ActiveState has participated in industry webinars and podcasts on software supply chain security and related topics. The company has collaborated with technology media platforms including TechStrong TV, where executives and technical staff have discussed subjects ranging from balancing security with development speed to addressing technical debt.

Notable appearances include:

- From Vulnerable to Unbreakable: Container Security for Open Source Simplified — A webinar exploring the advantages and risks of using open source in containers.
- Streamlined Open Source: Innovation Without Bottlenecks — a microwebinar series on managing open source dependencies in enterprise environments.

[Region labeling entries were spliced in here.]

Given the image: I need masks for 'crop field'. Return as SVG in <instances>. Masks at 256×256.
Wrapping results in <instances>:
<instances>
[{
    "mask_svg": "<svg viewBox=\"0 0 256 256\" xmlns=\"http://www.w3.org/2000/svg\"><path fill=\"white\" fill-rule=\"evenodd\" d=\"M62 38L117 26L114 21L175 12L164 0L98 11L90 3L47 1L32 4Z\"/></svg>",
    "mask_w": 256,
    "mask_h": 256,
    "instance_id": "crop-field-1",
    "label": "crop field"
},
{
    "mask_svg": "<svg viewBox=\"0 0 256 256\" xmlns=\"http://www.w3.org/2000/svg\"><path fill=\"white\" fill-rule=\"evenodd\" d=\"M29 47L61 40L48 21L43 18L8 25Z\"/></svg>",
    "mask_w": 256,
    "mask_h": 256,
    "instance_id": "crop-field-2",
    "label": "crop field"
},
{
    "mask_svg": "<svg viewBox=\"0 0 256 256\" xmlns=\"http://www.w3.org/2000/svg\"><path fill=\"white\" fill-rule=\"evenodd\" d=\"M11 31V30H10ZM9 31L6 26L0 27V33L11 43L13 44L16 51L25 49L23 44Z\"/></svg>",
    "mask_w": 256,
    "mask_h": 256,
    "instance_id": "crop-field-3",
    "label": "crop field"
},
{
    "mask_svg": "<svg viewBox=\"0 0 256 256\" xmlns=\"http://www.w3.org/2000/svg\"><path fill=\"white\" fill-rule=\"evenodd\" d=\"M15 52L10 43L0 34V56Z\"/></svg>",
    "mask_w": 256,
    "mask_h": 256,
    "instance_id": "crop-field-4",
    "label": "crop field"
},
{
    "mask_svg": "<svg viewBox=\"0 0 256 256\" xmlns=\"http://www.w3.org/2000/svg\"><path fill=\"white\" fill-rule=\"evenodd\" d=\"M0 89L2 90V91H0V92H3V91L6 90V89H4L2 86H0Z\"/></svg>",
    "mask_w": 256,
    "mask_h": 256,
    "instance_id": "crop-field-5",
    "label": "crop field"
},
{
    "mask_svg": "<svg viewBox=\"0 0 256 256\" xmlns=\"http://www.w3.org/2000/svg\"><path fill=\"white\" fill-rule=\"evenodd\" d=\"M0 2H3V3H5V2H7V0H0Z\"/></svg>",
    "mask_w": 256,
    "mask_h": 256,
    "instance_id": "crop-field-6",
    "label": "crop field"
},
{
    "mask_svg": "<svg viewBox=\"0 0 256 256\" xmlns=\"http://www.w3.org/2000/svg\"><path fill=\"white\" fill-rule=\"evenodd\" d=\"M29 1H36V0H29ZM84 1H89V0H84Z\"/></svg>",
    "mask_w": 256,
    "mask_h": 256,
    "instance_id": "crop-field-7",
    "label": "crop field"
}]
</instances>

ActiveState also publishes content on its own channels, including blogs, videos, and white papers, and has partnered with distributors such as Carahsoft and Aquion to deliver its solutions to government agencies and independent software vendors.

== Awards and recognition ==

In 2025, ActiveState was recognized by ComponentSource in its annual awards as a "Top Global Innovator" and a bestselling publisher. The company had previously been named a "Top 25 Publisher" by ComponentSource in 2021.

ActiveState executives have also received individual recognition. In 2024, Chief Executive Officer Stephen Baker was named among the "Top 50 Software CEOs" by The Software Report. In the same year, Chief Marketing Officer Allyson Barr was included in the publication's list of "Top 50 Women Leaders in Software."